Task: Rewrite the passage of the temporary-user discussion that opens with the words containing "We should document it that" and closes with "reasons of backwards-compatibility.", changing "quirk" to "peculiarity".

Exercise text:
Are temp users unregistered/anonymous?[edit]

@Matma Rex, @Whatamidoing (WMF), @RHo (WMF): I've been looking into this terminology since Data Engineering is discussing how to capture the new account type in their schemas and specifically, whether a field named user_is_anonymous should be true or false for temp users. This in a table that is meant to be made public on Cloud Services in the future, so it seems important to have the most consistent terminology possible.

Initially, I thought that it should be false, since to me "anonymous" is a synonym of "unregistered" and, from a MediaWiki-internal point of view, temp accounts will be registered in the user table. This table supports that view.

However, after looking at how people are using the terms now, I think the vast majority of folks would choose to define "anonymous" (and "unregistered" and "logged-out") to mean either temp or IP. Here are some points:

  • The main Meta page uses both "unregistered" and "non-logged-in" to mean temp or IP ("IP masking hides the IP addresses of unregistered editors", "In the future, before a non-logged-in user completes an edit, they will be informed that their edits will be attributed to a temporary account.", etc.)
  • When I look at the discussion page on Meta, all the people using "anonymous" use it in a way that includes temp accounts ("Should IP Masking [be] a veil for anonymous users, but still transparent for patrollors?", "anonymous users using temporary accounts can never use the very same temporary account when on multiple devices").
  • Comparing the temp and IP columns in your very helpful table, their capabilities are very similar to each other and very distinct from registered users, so they naturally form a group.

I realize this does not totally mesh with the in-code terminology. For example, from task T332205:

  • User::isRegistered() will return true for all registered accounts, including temporary accounts.
  • User::isAnon() will return false for such temporary accounts.
  • User::isTemp() will return true exclusively for temporary accounts.
  • User::isNamed() will return true exclusively for registered accounts that are not temporary accounts.

According to this, only IP accounts are anonymous. However, we are also deviating from the in-code terminology when we say that temp users are not registered, so I think we have already lost perfection in terminology.

So, based on this, I'm inclined to update the table to make "anonymous", "unregistered", and "logged-out" an umbrella term for IP and temp users and then add information about the cases where this doesn't match the User methods. What do y'all think?

cc @MKampurath (WMF), @Milimetric (WMF). Neil Shah-Quinn (WMF) (talk) 01:27, 18 May 2023 (UTC)Reply

I agree – I think the term "unregistered" applies to both IP and temp users. I wrote this page before people started really talking about them much, so it didn't match real world usage.
We should document it that way despite the problem you noted that in the code, we treat temp users as a "subtype" of registered users; that's just a quirk for reasons of backwards-compatibility.
I would avoid the term "anonymous" when possible. It was widely used to describe IP users in the past, even though they were less anonymous than the registered users in some ways. Temp users are more anonymous now, but you try explaining that. I expect that folks will use it for both IP and temp users despite my advice ;), so we should document it on this page, but I would rather not use it in any APIs, databases, etc.

Supplied information:
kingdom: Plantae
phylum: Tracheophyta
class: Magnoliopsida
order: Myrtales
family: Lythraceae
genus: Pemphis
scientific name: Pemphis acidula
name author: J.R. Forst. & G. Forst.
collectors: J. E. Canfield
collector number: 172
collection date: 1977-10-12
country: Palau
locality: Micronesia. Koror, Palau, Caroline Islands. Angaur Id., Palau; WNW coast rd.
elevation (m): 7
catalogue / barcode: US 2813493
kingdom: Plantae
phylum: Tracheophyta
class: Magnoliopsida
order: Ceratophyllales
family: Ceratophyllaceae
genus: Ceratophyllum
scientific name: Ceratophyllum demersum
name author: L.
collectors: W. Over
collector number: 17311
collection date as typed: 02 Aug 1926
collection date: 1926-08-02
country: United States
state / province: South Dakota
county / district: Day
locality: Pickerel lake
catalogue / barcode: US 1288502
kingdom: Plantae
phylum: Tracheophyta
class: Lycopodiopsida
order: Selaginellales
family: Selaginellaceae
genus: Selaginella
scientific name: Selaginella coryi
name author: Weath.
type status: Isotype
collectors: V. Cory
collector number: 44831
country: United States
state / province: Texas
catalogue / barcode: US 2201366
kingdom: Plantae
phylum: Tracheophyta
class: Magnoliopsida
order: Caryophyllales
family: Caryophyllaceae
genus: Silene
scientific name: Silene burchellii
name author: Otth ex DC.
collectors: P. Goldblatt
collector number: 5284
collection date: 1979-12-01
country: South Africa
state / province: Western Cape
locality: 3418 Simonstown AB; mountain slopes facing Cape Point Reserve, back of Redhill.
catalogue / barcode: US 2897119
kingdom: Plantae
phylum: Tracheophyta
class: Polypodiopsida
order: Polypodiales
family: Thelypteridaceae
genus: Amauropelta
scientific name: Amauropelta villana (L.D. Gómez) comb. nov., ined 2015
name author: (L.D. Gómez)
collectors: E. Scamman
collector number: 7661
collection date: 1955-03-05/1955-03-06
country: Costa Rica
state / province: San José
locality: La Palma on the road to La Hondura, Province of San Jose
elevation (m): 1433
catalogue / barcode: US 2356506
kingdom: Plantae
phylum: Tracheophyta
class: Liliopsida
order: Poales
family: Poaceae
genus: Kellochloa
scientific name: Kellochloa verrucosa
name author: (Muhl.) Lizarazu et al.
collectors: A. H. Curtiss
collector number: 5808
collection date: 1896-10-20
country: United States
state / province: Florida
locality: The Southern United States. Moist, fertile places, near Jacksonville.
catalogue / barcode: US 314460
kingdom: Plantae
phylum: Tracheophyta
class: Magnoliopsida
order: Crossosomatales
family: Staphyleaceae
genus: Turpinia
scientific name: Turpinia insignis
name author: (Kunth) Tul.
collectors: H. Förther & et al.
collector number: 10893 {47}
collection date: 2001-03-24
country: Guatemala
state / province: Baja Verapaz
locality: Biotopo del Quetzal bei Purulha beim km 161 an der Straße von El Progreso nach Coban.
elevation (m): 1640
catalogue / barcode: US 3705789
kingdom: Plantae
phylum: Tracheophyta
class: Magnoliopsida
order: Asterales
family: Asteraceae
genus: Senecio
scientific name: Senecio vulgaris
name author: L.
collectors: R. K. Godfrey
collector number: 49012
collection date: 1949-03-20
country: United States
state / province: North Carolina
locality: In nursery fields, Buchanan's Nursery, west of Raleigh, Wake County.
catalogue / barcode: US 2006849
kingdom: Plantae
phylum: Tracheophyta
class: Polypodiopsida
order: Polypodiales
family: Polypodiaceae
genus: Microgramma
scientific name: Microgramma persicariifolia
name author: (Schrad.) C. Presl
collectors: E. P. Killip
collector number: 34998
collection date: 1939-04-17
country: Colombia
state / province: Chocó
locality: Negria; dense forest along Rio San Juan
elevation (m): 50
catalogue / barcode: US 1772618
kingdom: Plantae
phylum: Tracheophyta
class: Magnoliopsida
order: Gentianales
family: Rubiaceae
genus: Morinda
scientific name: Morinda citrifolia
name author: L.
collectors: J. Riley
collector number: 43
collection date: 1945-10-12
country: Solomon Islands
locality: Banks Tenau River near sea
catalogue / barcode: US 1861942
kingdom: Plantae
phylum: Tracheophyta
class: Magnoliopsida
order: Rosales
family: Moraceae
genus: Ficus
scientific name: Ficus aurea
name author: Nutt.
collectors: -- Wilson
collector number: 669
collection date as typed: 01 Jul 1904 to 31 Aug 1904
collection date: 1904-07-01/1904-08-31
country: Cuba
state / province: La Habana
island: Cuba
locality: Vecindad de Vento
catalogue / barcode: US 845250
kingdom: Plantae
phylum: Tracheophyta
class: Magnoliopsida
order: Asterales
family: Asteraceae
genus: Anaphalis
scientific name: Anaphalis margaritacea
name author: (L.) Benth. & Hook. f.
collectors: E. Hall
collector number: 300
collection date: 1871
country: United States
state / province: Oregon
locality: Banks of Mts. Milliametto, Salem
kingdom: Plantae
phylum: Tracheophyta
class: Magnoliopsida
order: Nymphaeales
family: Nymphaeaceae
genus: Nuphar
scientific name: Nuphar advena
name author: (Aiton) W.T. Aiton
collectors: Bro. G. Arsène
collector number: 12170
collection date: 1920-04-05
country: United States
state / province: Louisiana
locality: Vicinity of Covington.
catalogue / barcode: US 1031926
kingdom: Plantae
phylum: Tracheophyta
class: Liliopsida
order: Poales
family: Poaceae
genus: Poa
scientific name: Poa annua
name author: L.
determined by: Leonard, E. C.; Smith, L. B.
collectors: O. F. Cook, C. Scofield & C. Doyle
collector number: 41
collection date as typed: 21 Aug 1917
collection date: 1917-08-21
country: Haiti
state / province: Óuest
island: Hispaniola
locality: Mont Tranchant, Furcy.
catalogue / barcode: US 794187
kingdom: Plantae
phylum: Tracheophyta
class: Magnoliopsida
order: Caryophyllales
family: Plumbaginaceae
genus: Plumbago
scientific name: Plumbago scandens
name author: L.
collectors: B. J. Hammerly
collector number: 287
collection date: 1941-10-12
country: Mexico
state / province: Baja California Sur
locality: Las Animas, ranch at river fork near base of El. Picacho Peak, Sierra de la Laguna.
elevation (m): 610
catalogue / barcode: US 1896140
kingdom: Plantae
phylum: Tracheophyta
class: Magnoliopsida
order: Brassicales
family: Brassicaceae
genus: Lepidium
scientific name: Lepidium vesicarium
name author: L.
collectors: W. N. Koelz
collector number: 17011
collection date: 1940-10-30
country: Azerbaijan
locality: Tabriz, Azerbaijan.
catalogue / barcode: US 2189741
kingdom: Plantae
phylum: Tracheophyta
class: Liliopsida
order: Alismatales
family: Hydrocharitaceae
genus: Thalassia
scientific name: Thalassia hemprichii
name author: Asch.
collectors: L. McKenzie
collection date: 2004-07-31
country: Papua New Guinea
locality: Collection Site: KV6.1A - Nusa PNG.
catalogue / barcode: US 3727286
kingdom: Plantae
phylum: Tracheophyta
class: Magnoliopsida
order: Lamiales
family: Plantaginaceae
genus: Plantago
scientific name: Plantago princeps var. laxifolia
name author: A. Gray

Task solution:
We should document it that way despite the problem you noted that in the code, we treat temp users as a "subtype" of registered users; that's just a peculiarity for reasons of backwards-compatibility.